But is the meaningful use program creating better doctors? Are they moving past adoption of federally required EHR functions with a new appreciation of the technology's capabilities?
For five physicians who have become meaningful users, the answer are "yes" and "yes," which comes as a bit of a surprise to themselves, since some first viewed the EHR incentive program as a bureaucratic and rather meaningless-pun intended-process.
But as it turns out, the data they "meaninglessly" collected to jump through the government's hoops and get incentive payments is proving useful in identifying patients needing more attention, adopting best practices and tracking progress of new treatments.
PERCEPTION VS. REALITY
Peter Basch, M.D., an internist and medical director for ambulatory EHR and health I.T. at Baltimore-based MedStar Health, has been using electronic records since 1997 and is a meaningful user. As of mid-summer 2012, about 70 percent of MedStar's ambulatory physicians have attested or were ready to attest.
Meaningful use is valuable even for the most veteran EHR users, contends Basch, who uses a records system from GE Healthcare. "Those of us who thought we were doing everything well went through the rigors of meaningful use and many of us found that our perception was different than reality. And in those instances, it was typically a matter of consistency. While we often used the EHR optimally, it was not consistently optimal."
There are many new EHR users at MedStar who, because of the relentless focus on meaningful use reporting, became comfortable with the basics in a relatively short period of time, Basch adds. "Optimizing use of the EHR as a component of ordinary practice presumes doctors are competent with the basics."
That comfort level is doubly important because MedStar is a participant in the Department of Health and Human Services' new Million Hearts program to prevent 1 million heart attacks and strokes over five years. The core of the Million Hearts program is to follow the "ABCs," a series of primary care screenings of patients-regardless of the reason for a patient visit-that stands for: an aspirin regimen when appropriate for primary prevention of cardiovascular disease; blood pressure screening and control; cholesterol screening and control, and smoking status identification along with aggressive cessation efforts for current smokers.
Basch now is re-tooling the EHR to make following the ABCs easier for physicians and patients. The Million Hearts program has a big emphasis on best practices, "and that's what the EHR enables us to do."
As the medical director of I.T., Basch occasionally meets with the chief medical officers throughout MedStar, who often are annoyed by Basch and the message he has to deliver about more regulations being piled on the practice of medicine.

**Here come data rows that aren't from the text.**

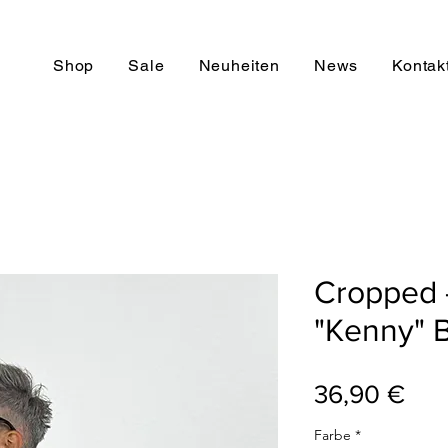
Shop
Sale
Neuheiten
News
Kontak
Cropped 
"Kenny" 
Pre
36,90 €
Farbe
*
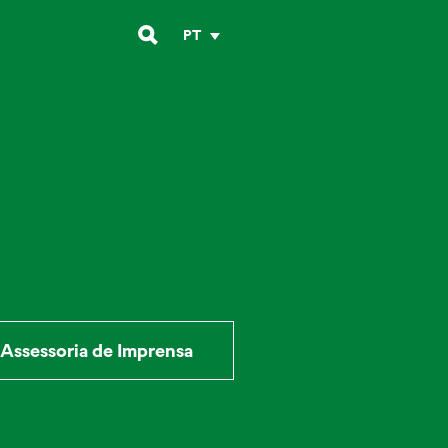
PT
Assessoria de Imprensa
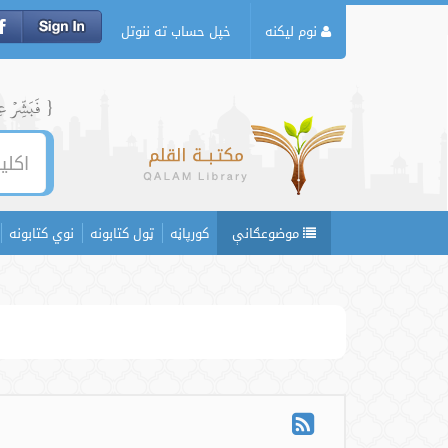
نوم لیکنه
خپل حساب ته ننوتل
{ فَبَشِّرۡ عِبَ
موضوعګانې
کورپاڼه
ټول کتابونه
نوي کتابونه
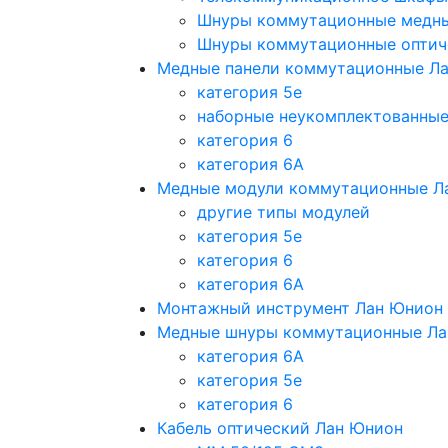
Шнуры коммутационные медн
Шнуры коммутационные оптич
Медные панели коммутационные Л
категория 5e
наборные неукомплектованны
категория 6
категория 6A
Медные модули коммутационные Л
другие типы модулей
категория 5е
категория 6
категория 6A
Монтажный инструмент Лан Юнион
Медные шнуры коммутационные Ла
категория 6A
категория 5e
категория 6
Кабель оптический Лан Юнион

But at the last meeting, Basch made a presentation on the Stage 2 meaningful use requirements as proposed, followed by a presentation on the Million Hearts program. One of the CMOs in attendance was a regular thorn in his side, always protesting how much one regulation or another-especially meaningful use-was going to be burden to physicians. This time, after hearing about MedStar's new commitment to using the EHR for the Million Hearts program, he stood up and said, "Now this is meaningful," Basch recalls. "He finally understood the value of meaningful use and how it paved the way for this Million Hearts program, and really paved our way to be successful with it."
CHANGE OF HEART
Jonathan Schreiber, M.D., and his wife Beverly Kelsey, M.D., are co-owners of a small gastroenterology practice in Baltimore and Towson, Md. Schreiber was an early attester of the Medicare meaningful use program in the spring of 2011 using an EHR from Amazing Charts. Going through meaningful use was frustrating and sometimes felt pointless, he recalls. "I believed portions of meaningful use were nothing more than a lot of clicking."

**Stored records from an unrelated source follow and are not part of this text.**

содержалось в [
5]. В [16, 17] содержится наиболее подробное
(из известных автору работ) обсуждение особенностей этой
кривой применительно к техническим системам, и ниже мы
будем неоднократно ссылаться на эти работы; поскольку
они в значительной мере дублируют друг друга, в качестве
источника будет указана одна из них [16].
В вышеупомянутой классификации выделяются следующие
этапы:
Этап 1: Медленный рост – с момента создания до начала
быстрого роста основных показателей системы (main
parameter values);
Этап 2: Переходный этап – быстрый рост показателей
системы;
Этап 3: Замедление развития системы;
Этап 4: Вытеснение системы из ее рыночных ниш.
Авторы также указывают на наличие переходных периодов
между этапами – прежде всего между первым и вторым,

For instance, he initially thought it was a waste of time to document language and ethnicity, in part because many patients are suspicious about why ethnicity has to be recorded. But the practice recently adopted a new, highly effective treatment regimen for Hepatitis C-a regimen that is most effective when tweaked for Caucasians and African-Americans, which convinced Schreiber of the value of collecting ethnic data.

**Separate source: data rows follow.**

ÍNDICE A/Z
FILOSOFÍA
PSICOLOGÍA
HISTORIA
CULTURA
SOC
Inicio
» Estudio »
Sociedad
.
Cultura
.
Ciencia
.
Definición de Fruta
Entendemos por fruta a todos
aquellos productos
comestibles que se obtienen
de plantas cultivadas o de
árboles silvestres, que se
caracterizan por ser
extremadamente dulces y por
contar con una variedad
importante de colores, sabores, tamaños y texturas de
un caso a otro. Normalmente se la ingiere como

The new treatment-which Schreiber says provides a cure for Hepatitis C for nearly 70 percent of patients-is intensive and includes three powerful and very expensive drugs that are sometimes physically draining and have side effects, requiring frequent visits between doctor and patient.
The drugs cost $60,000 to $80,000 a year per patient and insurers require a mountain of documentation to confirm the medication is appropriate for the patient. Without the EHR it required two or three hours for the physicians to get the information together for approval; now it takes 10 to 15 minutes. "We literally could not be treating the number of people we're treating without the EHR," Schreiber says.
Schreiber doesn't yet consider himself to be a meaningful user of the EHR reporting functions, although he's getting better. An interface with Lab Corp. lets codified data be directly entered into the EHR, enabling him to track the degree of anemia in patients being treated with the Hepatitis C drugs, as well as various other parameters. Another report can identify patients previous treated for Hepatitis C who may benefit from the new treatment. And he wants to more broadly use other reporting functions, such identifying patients due for a colonoscopy and tracking whether they had the procedure.
So, going through meaningful use may have at times seemed pointless, "but it opened my eyes exactly to what an EHR does and can do," he adds.